Musings on code, management, and life

Technical Debt

Posted at — Jul 27, 2007

I first heard the term technical debt in reference to a post by James Shore (which he credits to Ward Cunningham). I once worked on a system that had a component that the development group referred to as the cloaca, which is Latin for sewer. It was poorly designed and included a lot of “features” that “might” have been needed down the line. It also suffered from a dearth of good unit tests. It worked, but it was difficult to maintain.

In my book this goes against the whole idea of Agile and iterative development. Adding functionality that you “think” might be needed, without any direction from stakeholders is typically not a good idea. It tends to muddy up the code and if the functionality is eventually needed it is unlikely that your initial implementation, designed without stakeholder input, is going to satisfy the desired functionality. That is not to say that we should not think of extensibility when we design or not to challenge stakeholders for more/less functionality. However, you shouldn’t be designing in a vacuum or adding features because you alone think they should be there.

Every iteration I heard of tasks taking longer than they should have because we were getting mired in this component. What should have been a simple change often turned out to be harder to implement than expected and often had unforeseen consequences. The unfortunate ones who picked up this code tried to add some unit testing, but it is always harder to add tests after the fact than to start with testing in mind.

Earlier in the project we had talked about fixing this component, but schedule pressure got the better of us.
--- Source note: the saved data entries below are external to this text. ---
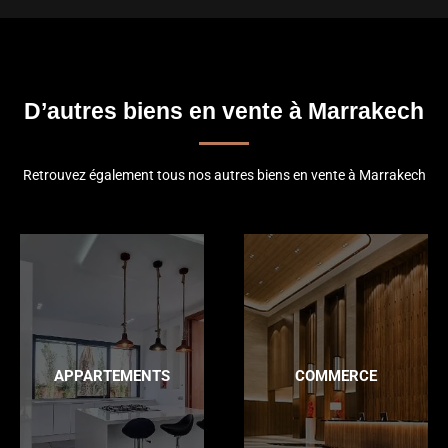
D’autres biens en vente à Marrakech
Retrouvez également tous nos autres biens en vente à Marrakech
APPARTEMENTS
COMMERCE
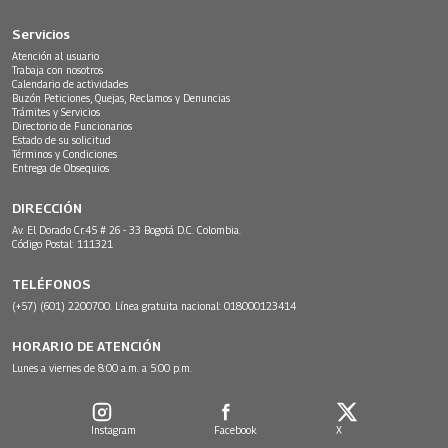
Servicios
Atención al usuario
Trabaja con nosotros
Calendario de actividades
Buzón Peticiones, Quejas, Reclamos y Denuncias
Trámites y Servicios
Directorio de Funcionarios
Estado de su solicitud
Términos y Condiciones
Entrega de Obsequios
DIRECCIÓN
Av. El Dorado Cr.45 # 26 - 33 Bogotá D.C. Colombia.
Código Postal: 111321
TELÉFONOS
(+57) (601) 2200700. Línea gratuita nacional: 018000123414
HORARIO DE ATENCIÓN
Lunes a viernes de 8:00 a.m. a 5:00 p.m.
Instagram
Facebook
X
We paid the price down the line, each and every iteration, in terms of developer hours and system reliability.  And each time we added functionality that tied into this component we knew it would become harder and harder to fix.

Finally a decision was made to try and address some of the complexity and refactor this component.  It was not all done in one shot, just small incremental improvements over time, sometimes just an hour or two taken as a bit of a mental break from more rigorous tasks.  The lack of unit tests made refactoring more challenging because there were no good tests that defined the intended behavior of the component and no way to know that refactoring was not causing unforeseen consequences. Writing a unit test was usually the first task in one of these refactoring sessions.